─── Input data ───

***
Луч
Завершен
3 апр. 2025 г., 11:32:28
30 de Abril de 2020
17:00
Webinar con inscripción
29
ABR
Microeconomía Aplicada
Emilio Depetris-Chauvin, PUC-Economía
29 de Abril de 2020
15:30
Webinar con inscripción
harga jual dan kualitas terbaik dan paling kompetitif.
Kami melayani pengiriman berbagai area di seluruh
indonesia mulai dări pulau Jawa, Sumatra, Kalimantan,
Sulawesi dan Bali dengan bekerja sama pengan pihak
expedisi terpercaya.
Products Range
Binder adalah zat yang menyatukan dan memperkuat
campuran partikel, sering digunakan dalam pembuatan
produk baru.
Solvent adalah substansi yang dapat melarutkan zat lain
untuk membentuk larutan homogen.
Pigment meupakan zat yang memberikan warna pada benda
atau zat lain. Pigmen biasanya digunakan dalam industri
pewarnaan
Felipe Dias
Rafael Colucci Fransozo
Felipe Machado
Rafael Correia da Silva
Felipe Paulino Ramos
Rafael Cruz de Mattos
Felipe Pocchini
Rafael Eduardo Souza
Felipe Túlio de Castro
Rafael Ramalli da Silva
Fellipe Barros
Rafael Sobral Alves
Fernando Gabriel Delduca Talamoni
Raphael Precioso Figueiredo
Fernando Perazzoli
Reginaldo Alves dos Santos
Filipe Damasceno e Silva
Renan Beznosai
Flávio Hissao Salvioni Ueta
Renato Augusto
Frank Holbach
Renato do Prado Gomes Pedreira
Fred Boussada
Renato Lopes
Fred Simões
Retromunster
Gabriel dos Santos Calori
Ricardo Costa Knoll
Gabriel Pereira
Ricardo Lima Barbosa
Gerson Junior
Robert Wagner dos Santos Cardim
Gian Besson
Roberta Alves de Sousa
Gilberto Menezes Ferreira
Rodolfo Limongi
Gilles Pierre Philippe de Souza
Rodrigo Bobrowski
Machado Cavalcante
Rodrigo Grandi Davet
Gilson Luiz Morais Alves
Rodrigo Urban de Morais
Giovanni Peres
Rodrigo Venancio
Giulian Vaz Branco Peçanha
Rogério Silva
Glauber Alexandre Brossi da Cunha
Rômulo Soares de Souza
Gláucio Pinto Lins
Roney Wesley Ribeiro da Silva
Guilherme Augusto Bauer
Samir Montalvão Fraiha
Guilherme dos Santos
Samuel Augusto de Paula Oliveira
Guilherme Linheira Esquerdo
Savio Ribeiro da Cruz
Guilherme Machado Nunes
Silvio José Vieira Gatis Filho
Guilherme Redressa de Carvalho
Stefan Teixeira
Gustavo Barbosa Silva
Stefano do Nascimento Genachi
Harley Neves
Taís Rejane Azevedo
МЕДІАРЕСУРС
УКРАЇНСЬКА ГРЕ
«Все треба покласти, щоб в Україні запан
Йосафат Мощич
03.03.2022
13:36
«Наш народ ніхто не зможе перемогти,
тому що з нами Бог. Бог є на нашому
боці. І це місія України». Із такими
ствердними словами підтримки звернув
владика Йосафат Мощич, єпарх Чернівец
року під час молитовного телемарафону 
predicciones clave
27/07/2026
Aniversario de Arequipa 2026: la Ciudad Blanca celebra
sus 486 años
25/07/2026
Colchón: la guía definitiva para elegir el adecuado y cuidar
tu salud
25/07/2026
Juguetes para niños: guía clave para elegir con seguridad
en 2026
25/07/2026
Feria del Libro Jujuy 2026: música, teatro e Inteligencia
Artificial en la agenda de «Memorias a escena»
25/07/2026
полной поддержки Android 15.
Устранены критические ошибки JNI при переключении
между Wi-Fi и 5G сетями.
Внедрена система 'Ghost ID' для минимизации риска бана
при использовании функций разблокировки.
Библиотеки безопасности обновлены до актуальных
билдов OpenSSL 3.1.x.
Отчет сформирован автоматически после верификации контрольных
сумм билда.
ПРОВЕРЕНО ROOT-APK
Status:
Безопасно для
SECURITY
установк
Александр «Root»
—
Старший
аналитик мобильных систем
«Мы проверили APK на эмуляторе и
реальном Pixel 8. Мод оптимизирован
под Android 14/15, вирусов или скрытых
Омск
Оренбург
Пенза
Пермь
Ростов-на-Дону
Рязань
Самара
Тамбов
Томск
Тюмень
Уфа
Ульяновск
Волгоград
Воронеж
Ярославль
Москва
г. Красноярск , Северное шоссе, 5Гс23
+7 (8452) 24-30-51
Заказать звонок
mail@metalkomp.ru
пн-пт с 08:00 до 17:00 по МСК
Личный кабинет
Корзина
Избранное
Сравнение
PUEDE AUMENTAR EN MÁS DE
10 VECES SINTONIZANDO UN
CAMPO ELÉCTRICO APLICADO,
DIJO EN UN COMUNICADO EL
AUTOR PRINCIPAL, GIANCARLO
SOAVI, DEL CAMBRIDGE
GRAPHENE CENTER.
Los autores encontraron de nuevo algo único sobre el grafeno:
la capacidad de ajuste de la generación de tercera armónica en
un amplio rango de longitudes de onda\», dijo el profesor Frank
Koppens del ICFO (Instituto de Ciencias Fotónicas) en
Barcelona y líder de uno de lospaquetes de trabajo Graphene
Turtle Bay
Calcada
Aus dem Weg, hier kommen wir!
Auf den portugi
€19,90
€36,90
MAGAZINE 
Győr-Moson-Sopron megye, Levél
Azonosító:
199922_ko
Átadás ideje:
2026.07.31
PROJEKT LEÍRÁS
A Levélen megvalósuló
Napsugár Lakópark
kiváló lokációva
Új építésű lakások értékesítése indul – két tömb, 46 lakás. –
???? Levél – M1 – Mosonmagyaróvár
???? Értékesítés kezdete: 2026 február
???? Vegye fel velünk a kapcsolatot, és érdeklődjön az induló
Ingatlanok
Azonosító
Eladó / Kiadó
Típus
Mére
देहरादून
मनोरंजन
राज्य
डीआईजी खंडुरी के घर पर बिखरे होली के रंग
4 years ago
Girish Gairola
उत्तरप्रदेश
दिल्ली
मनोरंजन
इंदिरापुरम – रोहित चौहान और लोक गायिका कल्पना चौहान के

───

* [Work instructions] All lines with the word "Ricardo" need to be copied from the data above.

* [Worked solution]
Ricardo Costa Knoll
Ricardo Lima Barbosa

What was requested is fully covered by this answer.